Arduous tasks of a CEO

The bottleneck is at the head of the bottle, goes an old saying. No business is likely to be better than its top management, have broader vision than its top people, or perform better than they do. A business especially a large one may coast for a little time on the vision and performance of an earlier top management. But this only defers payment and usually for a much shorter period than is commonly believed. A business needs a central governing organ and a central organ of review and appraisal. On the quality of these two organs, which together comprise top management, its performance, results and spirit largely depend.

The best thing any successful CEO or President can do as a parting gift to the organization is to pick a most appropriate and worthy successor.

The CEO of a company has to accomplish a number of tasks. He thinks the business of the company and has to develop and set over all objectives. He makes the basic decisions needed to reach these objectives and has to communicate the objectives and decisions to his management colleagues. He educates these mangers in seeing the business as a whole and helps them to develop their own objectives for accomplishing the overall business objectives. He measures performance and results against the objectives. He reviews and revises objectives as conditions demand.
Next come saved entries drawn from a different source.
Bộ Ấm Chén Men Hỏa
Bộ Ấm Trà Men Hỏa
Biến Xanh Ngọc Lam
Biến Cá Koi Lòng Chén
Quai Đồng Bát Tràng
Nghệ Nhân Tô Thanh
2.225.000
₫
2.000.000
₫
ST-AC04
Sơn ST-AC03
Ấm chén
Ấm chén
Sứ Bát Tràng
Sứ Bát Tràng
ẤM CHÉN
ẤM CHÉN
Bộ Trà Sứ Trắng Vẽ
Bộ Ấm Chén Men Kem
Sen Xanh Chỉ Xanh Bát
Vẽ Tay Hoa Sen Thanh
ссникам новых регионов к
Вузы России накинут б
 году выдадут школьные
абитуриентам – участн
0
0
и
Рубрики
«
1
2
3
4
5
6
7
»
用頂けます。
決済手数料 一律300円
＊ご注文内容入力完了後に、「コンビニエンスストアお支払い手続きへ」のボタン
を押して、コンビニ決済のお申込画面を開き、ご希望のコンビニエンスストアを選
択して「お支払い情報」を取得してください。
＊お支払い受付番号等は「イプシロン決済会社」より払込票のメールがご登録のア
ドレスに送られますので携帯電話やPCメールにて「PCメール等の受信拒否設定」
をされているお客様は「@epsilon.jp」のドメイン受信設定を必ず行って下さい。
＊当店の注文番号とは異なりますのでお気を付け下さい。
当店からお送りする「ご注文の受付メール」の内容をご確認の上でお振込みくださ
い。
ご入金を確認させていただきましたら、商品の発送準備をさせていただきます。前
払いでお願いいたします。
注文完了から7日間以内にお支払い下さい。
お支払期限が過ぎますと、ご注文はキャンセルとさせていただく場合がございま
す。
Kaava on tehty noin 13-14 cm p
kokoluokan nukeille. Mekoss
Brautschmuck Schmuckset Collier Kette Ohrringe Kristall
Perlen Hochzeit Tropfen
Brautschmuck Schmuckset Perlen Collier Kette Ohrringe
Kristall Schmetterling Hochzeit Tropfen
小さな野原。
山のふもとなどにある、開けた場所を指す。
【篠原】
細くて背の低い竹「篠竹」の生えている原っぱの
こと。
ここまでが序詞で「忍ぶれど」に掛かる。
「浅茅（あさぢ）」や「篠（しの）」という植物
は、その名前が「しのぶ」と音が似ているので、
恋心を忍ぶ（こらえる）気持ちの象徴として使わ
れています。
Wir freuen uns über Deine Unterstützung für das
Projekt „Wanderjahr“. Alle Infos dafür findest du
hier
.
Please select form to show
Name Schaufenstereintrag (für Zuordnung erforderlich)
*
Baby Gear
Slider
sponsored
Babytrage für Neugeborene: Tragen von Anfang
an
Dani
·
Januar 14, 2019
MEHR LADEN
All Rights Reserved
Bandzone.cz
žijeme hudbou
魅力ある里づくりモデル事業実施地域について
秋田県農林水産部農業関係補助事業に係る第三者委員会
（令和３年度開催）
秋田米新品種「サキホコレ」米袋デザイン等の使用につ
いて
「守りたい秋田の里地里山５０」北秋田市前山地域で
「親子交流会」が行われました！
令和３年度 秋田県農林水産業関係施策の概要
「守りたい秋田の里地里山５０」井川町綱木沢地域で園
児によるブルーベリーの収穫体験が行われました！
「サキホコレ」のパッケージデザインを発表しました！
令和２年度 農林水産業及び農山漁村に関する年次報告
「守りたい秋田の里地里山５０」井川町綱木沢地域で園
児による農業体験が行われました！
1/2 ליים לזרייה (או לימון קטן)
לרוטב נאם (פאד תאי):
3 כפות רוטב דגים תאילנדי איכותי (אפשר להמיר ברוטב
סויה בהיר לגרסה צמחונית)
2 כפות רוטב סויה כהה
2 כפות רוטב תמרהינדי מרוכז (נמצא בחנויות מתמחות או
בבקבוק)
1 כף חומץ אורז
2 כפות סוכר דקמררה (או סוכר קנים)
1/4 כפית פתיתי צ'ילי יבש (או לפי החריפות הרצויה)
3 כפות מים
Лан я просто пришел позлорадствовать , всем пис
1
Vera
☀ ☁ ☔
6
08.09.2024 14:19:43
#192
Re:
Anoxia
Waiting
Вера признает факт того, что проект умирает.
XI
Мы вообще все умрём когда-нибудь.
The chief executive makes the decisions on senior management personnel. He also makes sure that future managers are being developed all down the line. He makes the basic decisions on company organization. It is his job to know what questions to ask of his managers and to make sure they understand what the questions mean. The CEO coordinates with the product businesses within the company and the various functional managers. He arbitrates conflicts within the group and either prevents or settles personality clashes.

He has to take personal command in an emergency related to the company. Let us study the case below,

One of the main plants of a company had a fire interrupting all their schedules. Rush work had to be shifted to other plants and some had to be subcontracted to closest competitors. Other work had to be postponed. Important customers had to be placated or substitute sources of supply had to be found for them. An immediate decision had to be made whether to repair the plant, one of our older ones, or build a new, modern one from scratch. The plant could be repaired in six months at a cost of two million dollars or build a new plant which will cost ten million dollars and will take almost two years but will have double the capacity of the old one and significantly lower costs. The task of the CEO here is to first take a right decision. If he goes for new machinery, it meant changing all production schedules and all out capital-expenditure planning. It also meant negotiating a six months’ bank loan to tide over until the company could float bonds that could not be expected to issue for another year or so. For four weeks the new president spent day and night at the office and laid out plans for the transit period and could also seek the approval of Board for the capital expenditure.

There is a case of a CEO where he had to take personal charge when one of the company’s businesses got into serious trouble. He himself, with the company’s counsel and an outside law firm, worked through the preparation for an important patent infringement suit brought against the company and spent almost two weeks on the stand as one of the chief witness for the defense.

Next on this list of the things which the Company President does came the responsibility for capital expenditures planning and for raising capital. Whether it is a bank loan and issue of bonds or a new stock issue, the president takes an active part in the decision and in the negotiations. He also recommends dividend policy to the board. He is concerned with relations with stockholders. He answers questions at the annual meeting. He must be available to the security analysts of the big institutional investors, such as insurance companies and investment trusts. He must see the financial writers of the major newspapers and business magazines.

A President has to instruct the Company Secretary to prepare the agenda for the monthly meeting of the Board of Directors, present the reports there and be ready to answer questions. And he must relay Board decisions to his managers.

The President new or old has a host of public relations duties.

Once a month or as and when required he may have to spend a couple of days in the capital to attend meetings of governmental advisory boards or work related to his own Company.

In some cases the CEOs have to fulfill social responsibilities serving on the board of the health or educational foundations set up for the children of employees or even for outsiders.

They may have to attend one or two trade association meetings each year usually making one short speech and summing up data related to the association or organization structure. Once a year, the CEO has to open a convention of company’s dealers with a speech about new products and sales plans and concluding such conventions with a grand dinner with a dignitary as a Chief Guest.
The final item on the list: each year a CEO may have to visits personally the company’s plants in different parts of the country and other places abroad including smaller plants.

Therefore it is all the more necessary for the CEO to visit all the plants including smaller ones to make the employees and all the managers feel they are part of the same company and are on the same team. Only a visit from the “big boss” can do that. Also the president himself learns more on these visits than he could ever get reading reports in his office.

In conclusion the tasks for a CEO or President are too many but he should not get distracted from the main objective of a good bottom line and associated improvement for the company.